Exercise instructions →
The answer must be every line below that contains the string "rounded".

Dataset records below:

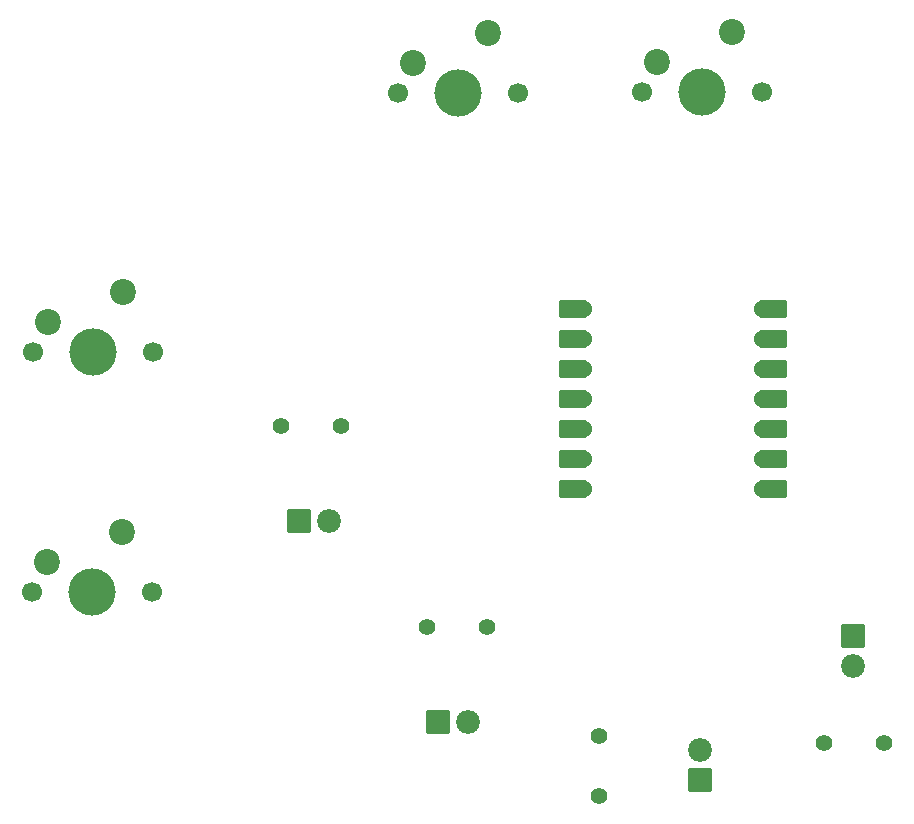
<source format=gbr>
%TF.GenerationSoftware,KiCad,Pcbnew,9.0.3*%
%TF.CreationDate,2025-07-30T12:58:10-07:00*%
%TF.ProjectId,apollo_pcb,61706f6c-6c6f-45f7-9063-622e6b696361,rev?*%
%TF.SameCoordinates,Original*%
%TF.FileFunction,Soldermask,Top*%
%TF.FilePolarity,Negative*%
%FSLAX46Y46*%
G04 Gerber Fmt 4.6, Leading zero omitted, Abs format (unit mm)*
G04 Created by KiCad (PCBNEW 9.0.3) date 2025-07-30 12:58:10*
%MOMM*%
%LPD*%
G01*
G04 APERTURE LIST*
G04 Aperture macros list*
%AMRoundRect*
0 Rectangle with rounded corners*
0 $1 Rounding radius*
0 $2 $3 $4 $5 $6 $7 $8 $9 X,Y pos of 4 corners*
0 Add a 4 corners polygon primitive as box body*
4,1,4,$2,$3,$4,$5,$6,$7,$8,$9,$2,$3,0*
0 Add four circle primitives for the rounded corners*
1,1,$1+$1,$2,$3*
1,1,$1+$1,$4,$5*
1,1,$1+$1,$6,$7*
1,1,$1+$1,$8,$9*
0 Add four rect primitives between the rounded corners*
20,1,$1+$1,$2,$3,$4,$5,0*
20,1,$1+$1,$4,$5,$6,$7,0*
20,1,$1+$1,$6,$7,$8,$9,0*
20,1,$1+$1,$8,$9,$2,$3,0*%
G04 Aperture macros list end*
%ADD10C,1.700000*%
%ADD11C,4.000000*%
%ADD12C,2.200000*%
%ADD13C,1.400000*%
%ADD14C,2.019000*%
%ADD15RoundRect,0.102000X-0.907500X0.907500X-0.907500X-0.907500X0.907500X-0.907500X0.907500X0.907500X0*%
%ADD16RoundRect,0.102000X0.907500X-0.907500X0.907500X0.907500X-0.907500X0.907500X-0.907500X-0.907500X0*%
%ADD17RoundRect,0.152400X1.063600X0.609600X-1.063600X0.609600X-1.063600X-0.609600X1.063600X-0.609600X0*%
%ADD18C,1.524000*%
%ADD19RoundRect,0.152400X-1.063600X-0.609600X1.063600X-0.609600X1.063600X0.609600X-1.063600X0.609600X0*%
%ADD20RoundRect,0.102000X-0.907500X-0.907500X0.907500X-0.907500X0.907500X0.907500X-0.907500X0.907500X0*%
G04 APERTURE END LIST*
D10*
%TO.C,SW3*%
X83740000Y-133500000D03*
D11*
X88820000Y-133500000D03*
D10*
X93900000Y-133500000D03*
D12*
X91360000Y-128420000D03*
X85010000Y-130960000D03*
%TD*%
D13*
%TO.C,R3*%
X131700000Y-171100000D03*
X131700000Y-166020000D03*
%TD*%
D14*
%TO.C,D4*%
X153200000Y-160100000D03*
D15*
X153200000Y-157560000D03*
%TD*%
D13*
%TO.C,R1*%
X104760000Y-139800000D03*
X109840000Y-139800000D03*
%TD*%
D10*
%TO.C,SW1*%
X114640000Y-111600000D03*
D11*
X119720000Y-111600000D03*
D10*
X124800000Y-111600000D03*
D12*
X122260000Y-106520000D03*
X115910000Y-109060000D03*
%TD*%
D10*
%TO.C,SW4*%
X83640000Y-153800000D03*
D11*
X88720000Y-153800000D03*
D10*
X93800000Y-153800000D03*
D12*
X91260000Y-148720000D03*
X84910000Y-151260000D03*
%TD*%
D14*
%TO.C,D3*%
X140200000Y-167220000D03*
D16*
X140200000Y-169760000D03*
%TD*%
D13*
%TO.C,R2*%
X117120000Y-156800000D03*
X122200000Y-156800000D03*
%TD*%
D10*
%TO.C,SW2*%
X135340000Y-111500000D03*
D11*
X140420000Y-111500000D03*
D10*
X145500000Y-111500000D03*
D12*
X142960000Y-106420000D03*
X136610000Y-108960000D03*
%TD*%
D13*
%TO.C,R4*%
X155780000Y-166630000D03*
X150700000Y-166630000D03*
%TD*%
D17*
%TO.C,U1*%
X129445000Y-129880000D03*
D18*
X130280000Y-129880000D03*
D17*
X129445000Y-132420000D03*
D18*
X130280000Y-132420000D03*
D17*
X129445000Y-134960000D03*
D18*
X130280000Y-134960000D03*
D17*
X129445000Y-137500000D03*
D18*
X130280000Y-137500000D03*
D17*
X129445000Y-140040000D03*
D18*
X130280000Y-140040000D03*
D17*
X129445000Y-142580000D03*
D18*
X130280000Y-142580000D03*
D17*
X129445000Y-145120000D03*
D18*
X130280000Y-145120000D03*
X145520000Y-145120000D03*
D19*
X146355000Y-145120000D03*
D18*
X145520000Y-142580000D03*
D19*
X146355000Y-142580000D03*
D18*
X145520000Y-140040000D03*
D19*
X146355000Y-140040000D03*
D18*
X145520000Y-137500000D03*
D19*
X146355000Y-137500000D03*
D18*
X145520000Y-134960000D03*
D19*
X146355000Y-134960000D03*
D18*
X145520000Y-132420000D03*
D19*
X146355000Y-132420000D03*
D18*
X145520000Y-129880000D03*
D19*
X146355000Y-129880000D03*
%TD*%
D14*
%TO.C,D1*%
X108840000Y-147800000D03*
D20*
X106300000Y-147800000D03*
%TD*%
D14*
%TO.C,D2*%
X120600000Y-164800000D03*
D20*
X118060000Y-164800000D03*
%TD*%
M02*

</source>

End of Dataset records.

Result for this exercise →
0 Rectangle with rounded corners*
0 Add four circle primitives for the rounded corners*
0 Add four rect primitives between the rounded corners*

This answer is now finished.